Sherbrooke is a settlement in Victoria, Australia, 35 km east of Melbourne, located within the Shire of Yarra Ranges local government area. Sherbrooke recorded a population of 294 at the .

Permanent European settlement began with Robert W. Graham, an ex sea captain (born 1836 in Ludlow, Shropshire England) who spent eight years living in Quebec, Canada, before migrating to Australia with his family. He built a small house , hand-cut from the forest, using horizontal-slab wall construction, an adobe floor, weatherboards and a sapling/shingle roof. Now noted as the 'father of Sherbrooke', Graham named the area after Sherbrooke the location near his place of residence in Canada. He is also credited with discovering Sherbrooke Falls, originally named Graham falls. He was the first Post Master of Sherbrooke, the position he held from 1894 until his death in 1918. A rough hut at the back of the house, with a delivery slot cut in the door, served as the first post office. Both the house and the post office building still stand.

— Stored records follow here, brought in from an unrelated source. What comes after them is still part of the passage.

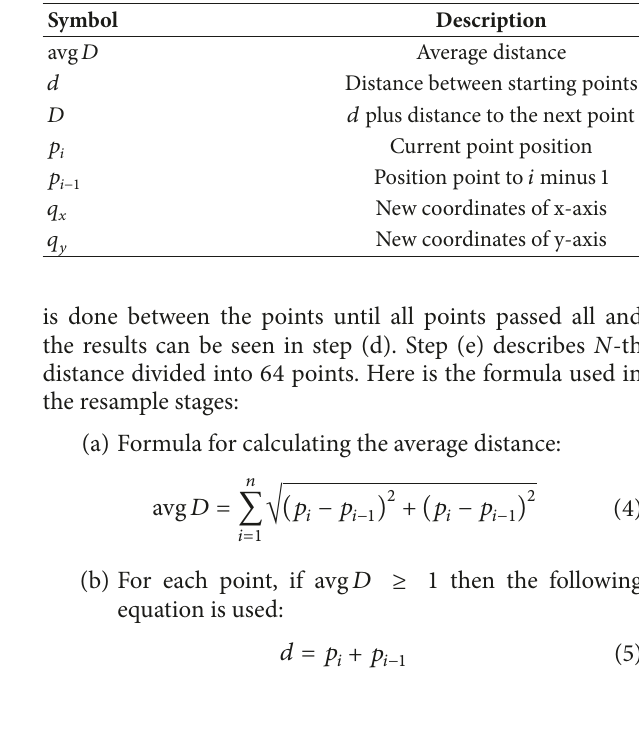
Table 5: Description of Formula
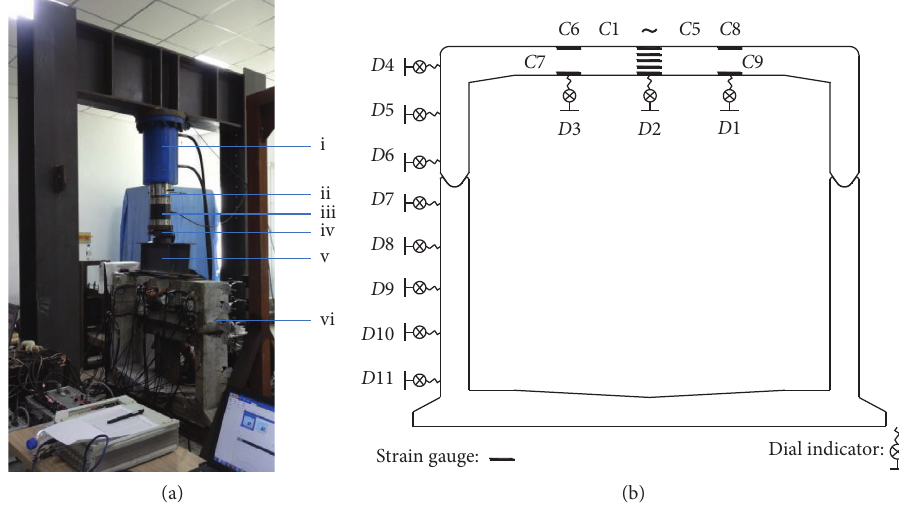
Figure 3: Loading and measuring. (a) The diagram of test loading. (i) Load cylinder. (ii) Stub column. (iii) Load cell. (iv) Leveling Device. (v) Load plate. (vi) Test specimen. (b) The arrangement of measuring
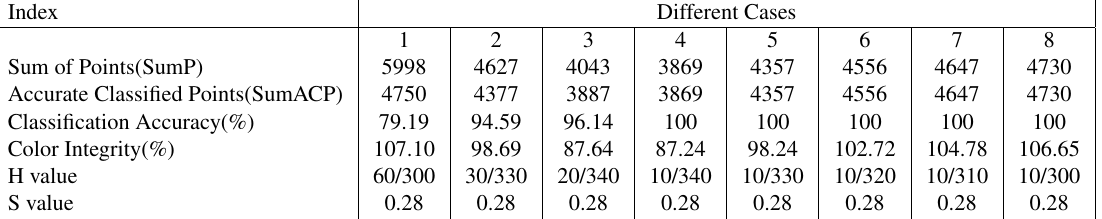
Table 1: Data to find the best threshold in HSV space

In March 2019, “Burnham Beeches”, a 1930s art deco property owned by celebrity chef Shannon Bennett, was transformed into an art installation by street artist Rone aka Tyrone Wright. Originally the home of industrialist Alfred Nicholas and his family, it later served as a research facility, a children's hospital, and a luxury hotel. It is again slated for conversion into a luxury hotel, beginning in mid-2019.

Flora
Sherbrooke Forest, a cool temperate rainforest, is listed as endangered and is protected by the state's Flora and Fauna Guarantee Act. It is a habitat of the tallest flowering plant in the world, Mountain Ash (Eucalyptus regnans), which can exceed 100 metres in height.

Fauna
Sherbrooke Forest has populations of swamp wallabies, wombats, platypus, echidnas and several species of possums and gliders. It is also a habitat of the lyrebird. Other birds found in the area include Galahs, Long-billed and Little Corellas, Australian King-Parrots, Crimson Rosellas and Sulphur-crested Cockatoos.